Exercise details = Omit all pictures. Print the remaining lines exactly, from the start of the data through the line containing "Table 3. Surgical".

Records to use =

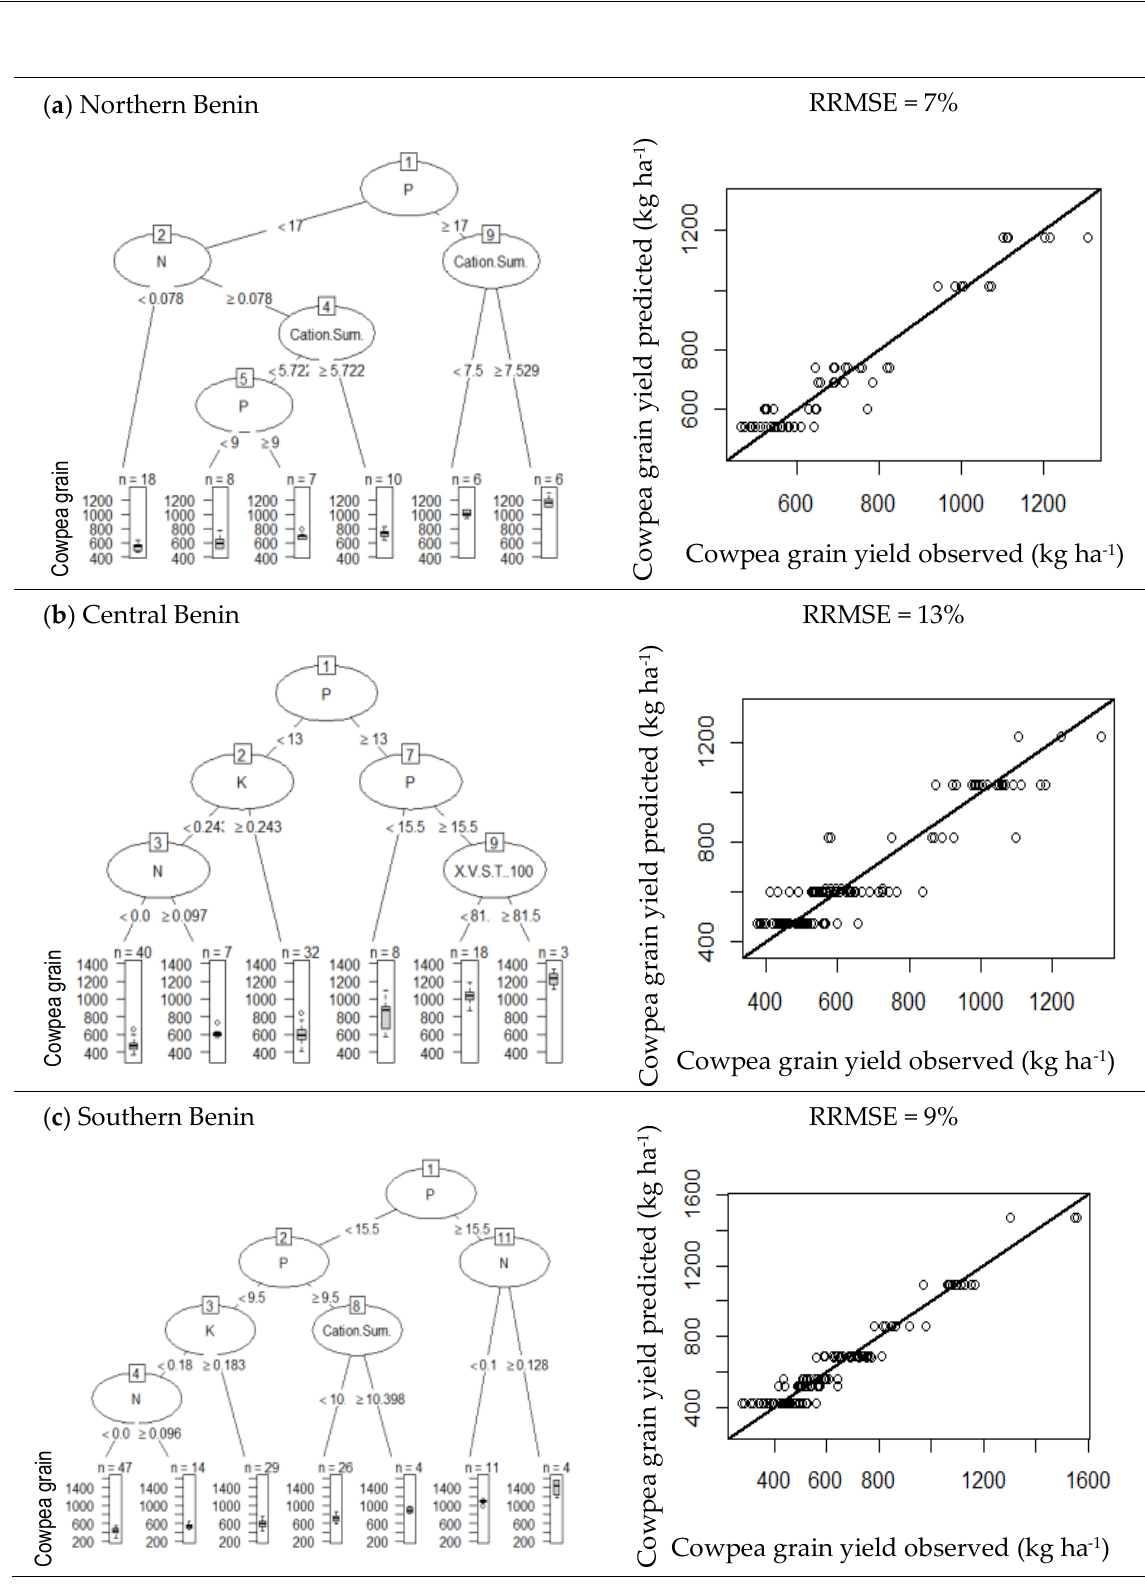
Figure 3. Model of regression tree of the agricultural practices driving cowpea grain yields from northern to southern Benin: ( a ) Northern Benin, ( b ) Central Benin, ( c ) Southern Benin. X.V.S.T is base saturation, N (x10 g kg −1 ), P (mg kg −1 ), K (cmol kg −1 ), Cation sum (cmol kg −1 ), X.V.S.T *100 (%).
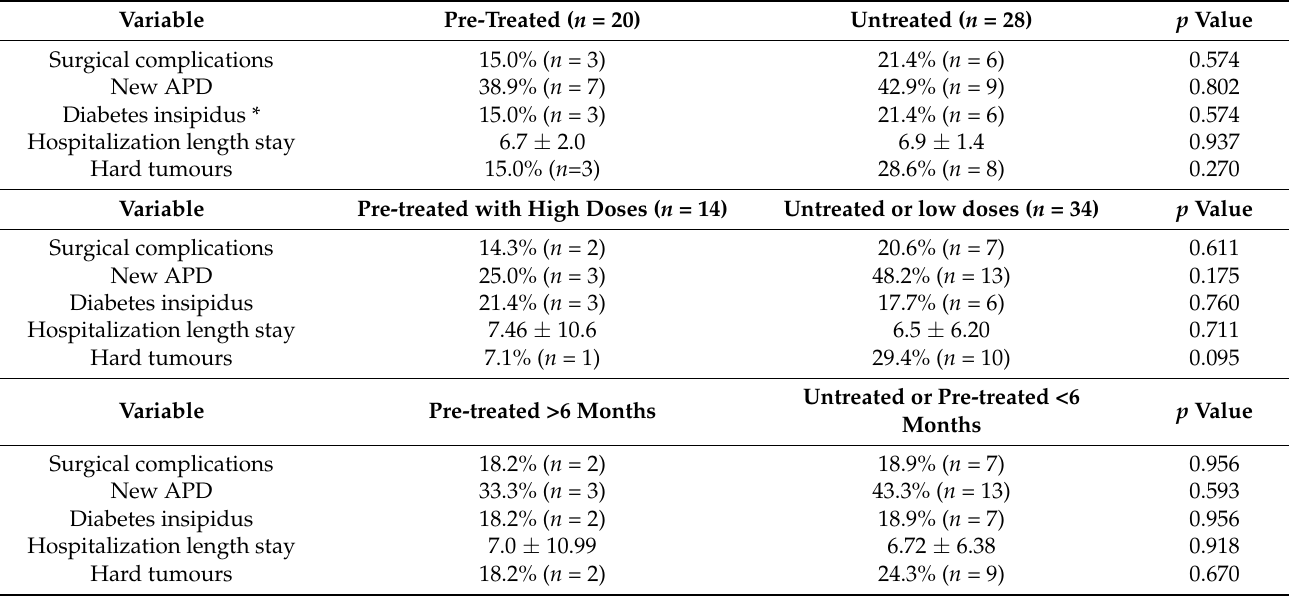
Table 3. Surgical and endocrine morbidity in pre-treated with somatostatin analogues and untreated.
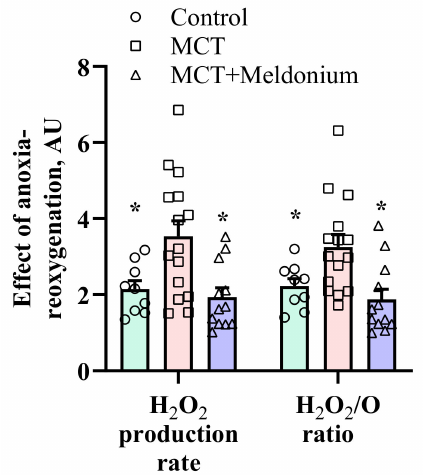
Figure 3. The effects of meldonium treatment (200 mg/kg for 4 weeks) on mitochondrial func- tion/reactive oxygen species (ROS) production after in vitro anoxia-reoxygenation in left ventricular (LV) cardiac fibers in a model of pulmonary hypertension-induced right ventricle heart failure. Anoxia-reoxygenation induced a significantly higher H 2 O 2 production rate and H 2 O 2 /O ratio in the monocrotaline (MCT) group than in the control group. Treatment with meldonium decreased anoxia-reoxygenation-induced H 2 O 2 production to the level of the control group. The data are shown as the mean ± SEM of 9 to12 experiments. * p < 0.05 vs. MCT group, one-way ANOVA with Dunnett’s multiple comparisons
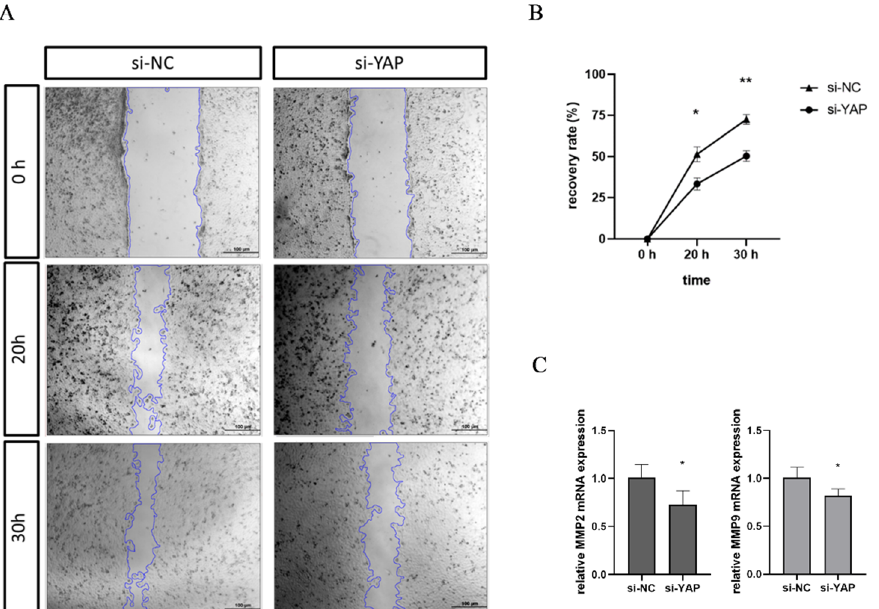
Figure 4. YAP knockdown impairs HTR-8 cell migration ability. ( A ) The wound healing assay was conducted between si-NC HTR-8 and si-YAP HTR-8 cells groups and the representative images were taken at 0 h, 20 h, and 30 h. Scale bars are 100 µ m. ( B ) The recovery rates of HTR-8 cells from the two groups are summarized. ( C ) The mRNA levels of MMP2 and MMP9 in HTR-8 cells transfected with control siRNA or YAP siRNA for 48 h were determined by RT-qPCR. Results are shown as mean ± SEM. Student’s t test; * p < 0.05, ** p < 0.01.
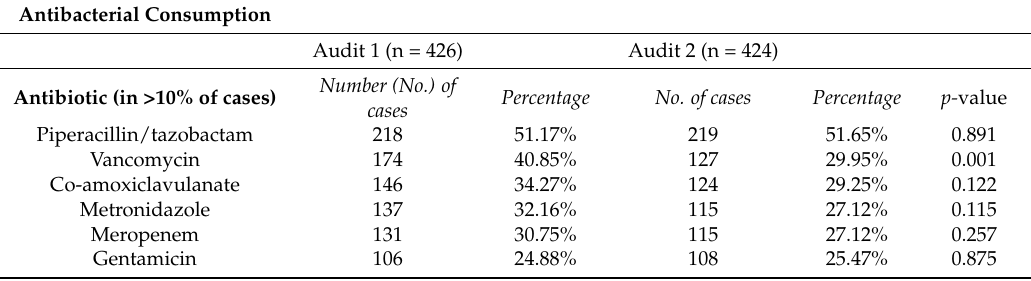
Table 2. Antibiotic consumption and duration comparisons between study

Reply to the exercise =
Figure 3. Model of regression tree of the agricultural practices driving cowpea grain yields from northern to southern Benin: ( a ) Northern Benin, ( b ) Central Benin, ( c ) Southern Benin. X.V.S.T is base saturation, N (x10 g kg −1 ), P (mg kg −1 ), K (cmol kg −1 ), Cation sum (cmol kg −1 ), X.V.S.T *100 (%).
Table 3. Surgical and endocrine morbidity in pre-treated with somatostatin analogues and untreated.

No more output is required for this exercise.